No dia 22 de abril de 2026, durante o evento Cloud Next em Las Vegas, o CEO do Google Cloud, Thomas Kurian, subiu ao palco para anunciar o Gemini Enterprise Agent Platform. A empresa transformou sua infraestrutura no sistema operacional definitivo para agentes autônomos de inteligência artificial. Na prática, a gigante da tecnologia atua para que a IA deixe de ser apenas um chatbot passivo e se torne um funcionário digital, capaz de executar tarefas completas em diferentes sistemas corporativos.
De NPCs a protagonistas do escritório
Pense na evolução da indústria dos videogames. Durante anos, a IA corporativa era como um NPC (Non-Playable Character) de jogos antigos: o usuário apertava um botão e o programa repetia uma ação pré-programada. O que o Google construiu agora se aproxima do sistema operacional do filme Her ou das corporações automatizadas do jogo Cyberpunk 2077. Os agentes ganharam permissão técnica para agir. Eles leem e-mails, acessam o banco de dados da empresa, cruzam informações financeiras e tomam decisões em tempo real, sem esperar o clique humano.
Para que esses trabalhadores digitais não travem os servidores das empresas, o Google dividiu sua linha de processadores em duas famílias distintas. O TPU 8t foi criado exclusivamente para treinar modelos de linguagem pesados, o que reduz o tempo de aprendizado da máquina de meses para semanas. Já o TPU 8i foca na inferência — a velocidade exata com que a IA processa o seu pedido e entrega a resposta final no painel.
Desbugando o MCP: O crachá universal da IA
O funcionamento fluido dessa nova arquitetura depende de uma tecnologia chamada MCP (Model Context Protocol), criada pela Anthropic e agora totalmente adotada pelo Google. Desbugando o termo: o MCP funciona como um crachá de acesso universal corporativo. Ele permite que o agente de IA transite livremente entre o Google Docs, o Gmail e sistemas de terceiros como Salesforce e SAP, puxando dados de onde precisar.
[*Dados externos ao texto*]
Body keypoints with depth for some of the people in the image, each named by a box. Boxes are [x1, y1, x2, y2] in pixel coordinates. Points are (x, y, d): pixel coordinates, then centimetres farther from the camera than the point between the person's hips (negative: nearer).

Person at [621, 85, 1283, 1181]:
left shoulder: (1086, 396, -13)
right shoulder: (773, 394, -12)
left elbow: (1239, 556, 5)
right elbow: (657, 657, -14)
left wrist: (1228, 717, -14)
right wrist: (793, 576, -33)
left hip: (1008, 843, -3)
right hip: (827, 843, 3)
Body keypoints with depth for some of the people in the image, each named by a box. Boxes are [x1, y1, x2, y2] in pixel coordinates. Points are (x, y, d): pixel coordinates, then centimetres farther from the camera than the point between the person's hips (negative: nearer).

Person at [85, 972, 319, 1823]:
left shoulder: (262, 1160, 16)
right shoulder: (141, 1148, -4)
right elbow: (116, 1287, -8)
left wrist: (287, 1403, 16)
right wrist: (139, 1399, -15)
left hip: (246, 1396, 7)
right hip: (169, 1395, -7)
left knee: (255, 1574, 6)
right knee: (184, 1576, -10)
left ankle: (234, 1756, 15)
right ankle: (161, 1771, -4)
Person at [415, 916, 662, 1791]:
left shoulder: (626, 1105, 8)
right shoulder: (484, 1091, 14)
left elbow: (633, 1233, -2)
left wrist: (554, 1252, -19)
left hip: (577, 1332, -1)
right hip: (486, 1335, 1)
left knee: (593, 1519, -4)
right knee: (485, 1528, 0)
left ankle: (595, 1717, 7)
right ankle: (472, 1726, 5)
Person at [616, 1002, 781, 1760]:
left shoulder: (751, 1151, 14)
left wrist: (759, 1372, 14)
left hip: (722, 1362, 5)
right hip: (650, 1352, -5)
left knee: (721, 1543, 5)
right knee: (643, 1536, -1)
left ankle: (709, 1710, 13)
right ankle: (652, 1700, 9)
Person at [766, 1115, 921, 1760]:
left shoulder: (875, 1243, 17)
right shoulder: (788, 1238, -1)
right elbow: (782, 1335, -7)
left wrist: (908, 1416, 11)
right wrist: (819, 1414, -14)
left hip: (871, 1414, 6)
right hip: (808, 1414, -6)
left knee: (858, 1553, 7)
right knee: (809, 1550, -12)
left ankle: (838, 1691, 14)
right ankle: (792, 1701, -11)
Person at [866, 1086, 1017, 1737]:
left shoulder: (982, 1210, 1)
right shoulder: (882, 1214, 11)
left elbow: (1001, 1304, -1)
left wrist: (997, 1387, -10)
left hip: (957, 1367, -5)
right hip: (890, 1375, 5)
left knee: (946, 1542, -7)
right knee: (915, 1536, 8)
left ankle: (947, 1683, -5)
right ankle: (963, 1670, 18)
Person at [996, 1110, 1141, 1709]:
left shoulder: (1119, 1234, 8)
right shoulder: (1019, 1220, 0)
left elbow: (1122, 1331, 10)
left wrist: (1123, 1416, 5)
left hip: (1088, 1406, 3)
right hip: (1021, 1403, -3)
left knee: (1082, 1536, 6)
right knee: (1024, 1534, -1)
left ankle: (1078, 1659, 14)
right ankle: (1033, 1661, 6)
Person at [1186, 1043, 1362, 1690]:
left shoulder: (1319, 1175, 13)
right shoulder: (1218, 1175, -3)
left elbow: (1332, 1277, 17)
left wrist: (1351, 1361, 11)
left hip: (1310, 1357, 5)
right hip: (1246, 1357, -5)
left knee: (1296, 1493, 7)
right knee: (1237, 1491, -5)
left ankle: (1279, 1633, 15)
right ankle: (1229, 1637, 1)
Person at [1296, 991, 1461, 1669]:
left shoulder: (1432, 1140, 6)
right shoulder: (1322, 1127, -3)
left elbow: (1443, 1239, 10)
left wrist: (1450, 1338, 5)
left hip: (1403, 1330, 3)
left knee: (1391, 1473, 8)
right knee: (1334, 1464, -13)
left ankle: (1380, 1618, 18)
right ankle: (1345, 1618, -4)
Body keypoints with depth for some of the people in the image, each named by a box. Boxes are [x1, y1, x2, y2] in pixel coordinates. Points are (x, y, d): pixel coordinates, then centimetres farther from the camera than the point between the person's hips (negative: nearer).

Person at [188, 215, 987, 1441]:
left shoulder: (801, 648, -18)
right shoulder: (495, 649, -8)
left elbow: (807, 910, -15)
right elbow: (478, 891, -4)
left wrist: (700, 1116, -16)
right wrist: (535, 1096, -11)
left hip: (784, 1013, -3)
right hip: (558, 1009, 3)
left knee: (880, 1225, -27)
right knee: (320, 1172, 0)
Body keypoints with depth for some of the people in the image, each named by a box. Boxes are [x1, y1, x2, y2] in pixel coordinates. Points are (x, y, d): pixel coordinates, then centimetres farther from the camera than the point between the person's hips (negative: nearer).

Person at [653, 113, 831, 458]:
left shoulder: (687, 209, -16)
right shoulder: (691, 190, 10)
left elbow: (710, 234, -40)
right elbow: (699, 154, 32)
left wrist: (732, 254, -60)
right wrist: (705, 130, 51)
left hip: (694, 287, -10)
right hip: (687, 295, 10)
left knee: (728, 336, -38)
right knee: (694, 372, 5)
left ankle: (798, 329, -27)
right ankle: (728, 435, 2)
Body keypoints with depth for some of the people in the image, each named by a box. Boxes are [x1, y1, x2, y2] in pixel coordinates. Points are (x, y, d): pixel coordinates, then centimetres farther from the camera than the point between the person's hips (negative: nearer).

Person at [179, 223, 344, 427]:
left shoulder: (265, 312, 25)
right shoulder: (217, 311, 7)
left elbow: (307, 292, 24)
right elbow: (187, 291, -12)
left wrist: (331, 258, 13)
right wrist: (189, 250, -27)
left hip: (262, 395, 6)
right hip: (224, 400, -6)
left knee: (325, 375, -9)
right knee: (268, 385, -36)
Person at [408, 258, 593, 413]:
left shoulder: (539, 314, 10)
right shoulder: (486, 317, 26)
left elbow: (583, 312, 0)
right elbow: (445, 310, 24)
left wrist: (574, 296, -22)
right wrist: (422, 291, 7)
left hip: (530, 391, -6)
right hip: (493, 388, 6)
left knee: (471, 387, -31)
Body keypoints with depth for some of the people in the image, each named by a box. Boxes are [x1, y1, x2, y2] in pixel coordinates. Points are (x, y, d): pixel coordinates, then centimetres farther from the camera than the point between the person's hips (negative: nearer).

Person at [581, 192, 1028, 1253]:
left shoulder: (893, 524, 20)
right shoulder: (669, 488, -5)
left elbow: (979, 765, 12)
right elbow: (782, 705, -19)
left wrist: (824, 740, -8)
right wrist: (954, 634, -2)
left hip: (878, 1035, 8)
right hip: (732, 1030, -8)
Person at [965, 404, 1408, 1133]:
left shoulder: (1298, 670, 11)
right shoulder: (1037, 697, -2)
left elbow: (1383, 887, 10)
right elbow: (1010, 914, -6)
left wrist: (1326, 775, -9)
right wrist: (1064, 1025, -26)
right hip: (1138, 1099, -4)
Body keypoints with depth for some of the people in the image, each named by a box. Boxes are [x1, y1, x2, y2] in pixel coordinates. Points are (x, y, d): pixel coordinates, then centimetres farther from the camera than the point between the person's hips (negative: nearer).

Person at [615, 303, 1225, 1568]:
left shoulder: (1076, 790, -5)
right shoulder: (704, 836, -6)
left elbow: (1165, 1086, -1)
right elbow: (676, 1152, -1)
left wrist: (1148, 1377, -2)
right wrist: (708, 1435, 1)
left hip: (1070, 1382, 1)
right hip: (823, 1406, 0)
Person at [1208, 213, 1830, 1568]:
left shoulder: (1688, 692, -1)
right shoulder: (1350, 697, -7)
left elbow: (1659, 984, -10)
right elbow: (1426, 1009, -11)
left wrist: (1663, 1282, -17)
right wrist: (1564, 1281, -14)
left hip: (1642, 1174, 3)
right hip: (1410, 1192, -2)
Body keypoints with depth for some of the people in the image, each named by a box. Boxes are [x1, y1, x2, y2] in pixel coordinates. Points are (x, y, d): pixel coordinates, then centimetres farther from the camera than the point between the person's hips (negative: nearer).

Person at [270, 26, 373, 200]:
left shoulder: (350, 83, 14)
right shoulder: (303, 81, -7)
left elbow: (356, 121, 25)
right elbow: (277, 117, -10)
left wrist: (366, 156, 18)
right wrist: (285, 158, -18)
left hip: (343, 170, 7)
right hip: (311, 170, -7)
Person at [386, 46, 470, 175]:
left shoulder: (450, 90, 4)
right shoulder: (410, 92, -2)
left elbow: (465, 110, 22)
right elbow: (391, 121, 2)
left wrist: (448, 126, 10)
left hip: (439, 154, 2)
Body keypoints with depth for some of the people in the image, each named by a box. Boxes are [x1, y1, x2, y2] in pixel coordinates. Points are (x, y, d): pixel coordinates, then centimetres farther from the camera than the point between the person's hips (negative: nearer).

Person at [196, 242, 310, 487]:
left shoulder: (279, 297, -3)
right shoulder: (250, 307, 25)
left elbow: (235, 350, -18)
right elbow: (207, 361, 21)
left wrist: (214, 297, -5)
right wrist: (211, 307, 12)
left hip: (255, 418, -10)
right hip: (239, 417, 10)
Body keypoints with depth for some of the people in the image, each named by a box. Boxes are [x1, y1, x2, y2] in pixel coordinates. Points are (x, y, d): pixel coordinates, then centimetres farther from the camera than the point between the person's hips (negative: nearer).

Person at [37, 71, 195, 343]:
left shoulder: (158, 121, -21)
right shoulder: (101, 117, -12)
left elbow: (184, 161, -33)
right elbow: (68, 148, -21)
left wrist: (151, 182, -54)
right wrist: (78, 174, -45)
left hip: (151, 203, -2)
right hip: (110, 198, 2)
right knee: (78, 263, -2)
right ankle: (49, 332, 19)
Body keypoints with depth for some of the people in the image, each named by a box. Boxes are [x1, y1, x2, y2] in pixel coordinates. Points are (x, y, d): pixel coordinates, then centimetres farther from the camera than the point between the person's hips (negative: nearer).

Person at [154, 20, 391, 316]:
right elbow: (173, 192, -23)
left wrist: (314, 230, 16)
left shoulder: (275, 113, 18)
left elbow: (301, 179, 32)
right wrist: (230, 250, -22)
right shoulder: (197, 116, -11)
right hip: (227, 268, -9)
O movimento acelera a estratégia que começou quando a empresa lançou o Workspace Studio para criação de estagiários de IA no final do ano passado.
A divisão de nuvem da Alphabet registrou um crescimento de 48% na receita no último trimestre de 2025. Com caixa alto, a direção unificou seus projetos dispersos. O antigo Agentspace mudou de nome e virou o Gemini Enterprise para disputar com a Microsoft o controle das operações de grandes empresas. A teoria de ter uma IA fechando planilhas agora possui um painel de controle chamado Agent Registry, onde gerentes humanos auditam o histórico de decisões da máquina e limitam suas ações.
A sua Caixa de Ferramentas
A iniciativa do Google altera a dinâmica de trabalho diária. A habilidade técnica mais requisitada pelas empresas deixa de ser a criação de comandos de texto para o ChatGPT e passa a ser o gerenciamento de agentes autônomos. Para você dominar essa transição, aqui estão os passos práticos:
- Mapeie processos repetitivos: Liste quais tarefas da sua semana envolvem copiar dados de uma aba e colar em outra. Esses gargalos operacionais são os primeiros alvos que você delegará aos novos agentes do Workspace.
- Entenda os conectores: Softwares compatíveis com o protocolo MCP vão dominar o mercado nos próximos dois anos. Verifique se as ferramentas de gestão que você usa hoje possuem APIs abertas para integração com o Google Cloud.
- Treine auditoria de lógica: A função do profissional humano será revisar e aprovar o trabalho das máquinas. Dedique tempo para aprender a ler relatórios de execução e identificar onde a IA erra nas permissões de acesso ao banco de dados.
O Google Cloud disponibiliza o Gemini Enterprise Agent Platform na próxima semana para parceiros selecionados e clientes da categoria Enterprise. A transição encerra a era do software passivo e inicia o período dos programas que tomam a iniciativa.